Study material =
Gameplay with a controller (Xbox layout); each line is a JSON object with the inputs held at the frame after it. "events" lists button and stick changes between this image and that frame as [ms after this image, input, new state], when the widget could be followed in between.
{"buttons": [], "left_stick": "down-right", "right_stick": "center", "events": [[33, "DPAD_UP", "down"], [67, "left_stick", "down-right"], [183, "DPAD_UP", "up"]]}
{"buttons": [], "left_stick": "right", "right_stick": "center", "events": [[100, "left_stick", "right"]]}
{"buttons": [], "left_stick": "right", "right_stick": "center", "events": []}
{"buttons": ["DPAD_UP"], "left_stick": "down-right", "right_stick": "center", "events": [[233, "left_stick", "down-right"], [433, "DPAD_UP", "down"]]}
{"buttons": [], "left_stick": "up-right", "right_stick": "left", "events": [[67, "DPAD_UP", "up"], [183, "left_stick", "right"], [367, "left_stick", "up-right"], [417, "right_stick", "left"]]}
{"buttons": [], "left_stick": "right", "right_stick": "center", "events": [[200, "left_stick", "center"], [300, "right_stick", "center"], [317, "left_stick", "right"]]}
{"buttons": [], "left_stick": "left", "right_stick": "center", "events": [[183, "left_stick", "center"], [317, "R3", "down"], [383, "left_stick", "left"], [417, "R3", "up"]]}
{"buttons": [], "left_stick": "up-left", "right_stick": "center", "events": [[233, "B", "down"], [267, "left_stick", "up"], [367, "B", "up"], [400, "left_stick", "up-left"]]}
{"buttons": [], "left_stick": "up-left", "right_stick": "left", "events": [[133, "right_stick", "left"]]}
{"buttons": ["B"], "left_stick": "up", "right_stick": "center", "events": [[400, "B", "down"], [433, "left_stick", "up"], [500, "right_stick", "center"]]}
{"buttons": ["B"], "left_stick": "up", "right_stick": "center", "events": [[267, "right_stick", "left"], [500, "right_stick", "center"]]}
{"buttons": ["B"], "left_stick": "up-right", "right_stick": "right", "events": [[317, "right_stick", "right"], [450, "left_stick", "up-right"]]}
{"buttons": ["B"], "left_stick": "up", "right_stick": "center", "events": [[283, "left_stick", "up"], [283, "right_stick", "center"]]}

Task = Word for word, repeat each entry shown above.

Finished exercise =
Gameplay with a controller (Xbox layout); each line is a JSON object with the inputs held at the frame after it. "events" lists button and stick changes between this image and that frame as [ms after this image, input, new state], when the widget could be followed in between.
{"buttons": [], "left_stick": "down-right", "right_stick": "center", "events": [[33, "DPAD_UP", "down"], [67, "left_stick", "down-right"], [183, "DPAD_UP", "up"]]}
{"buttons": [], "left_stick": "right", "right_stick": "center", "events": [[100, "left_stick", "right"]]}
{"buttons": [], "left_stick": "right", "right_stick": "center", "events": []}
{"buttons": ["DPAD_UP"], "left_stick": "down-right", "right_stick": "center", "events": [[233, "left_stick", "down-right"], [433, "DPAD_UP", "down"]]}
{"buttons": [], "left_stick": "up-right", "right_stick": "left", "events": [[67, "DPAD_UP", "up"], [183, "left_stick", "right"], [367, "left_stick", "up-right"], [417, "right_stick", "left"]]}
{"buttons": [], "left_stick": "right", "right_stick": "center", "events": [[200, "left_stick", "center"], [300, "right_stick", "center"], [317, "left_stick", "right"]]}
{"buttons": [], "left_stick": "left", "right_stick": "center", "events": [[183, "left_stick", "center"], [317, "R3", "down"], [383, "left_stick", "left"], [417, "R3", "up"]]}
{"buttons": [], "left_stick": "up-left", "right_stick": "center", "events": [[233, "B", "down"], [267, "left_stick", "up"], [367, "B", "up"], [400, "left_stick", "up-left"]]}
{"buttons": [], "left_stick": "up-left", "right_stick": "left", "events": [[133, "right_stick", "left"]]}
{"buttons": ["B"], "left_stick": "up", "right_stick": "center", "events": [[400, "B", "down"], [433, "left_stick", "up"], [500, "right_stick", "center"]]}
{"buttons": ["B"], "left_stick": "up", "right_stick": "center", "events": [[267, "right_stick", "left"], [500, "right_stick", "center"]]}
{"buttons": ["B"], "left_stick": "up-right", "right_stick": "right", "events": [[317, "right_stick", "right"], [450, "left_stick", "up-right"]]}
{"buttons": ["B"], "left_stick": "up", "right_stick": "center", "events": [[283, "left_stick", "up"], [283, "right_stick", "center"]]}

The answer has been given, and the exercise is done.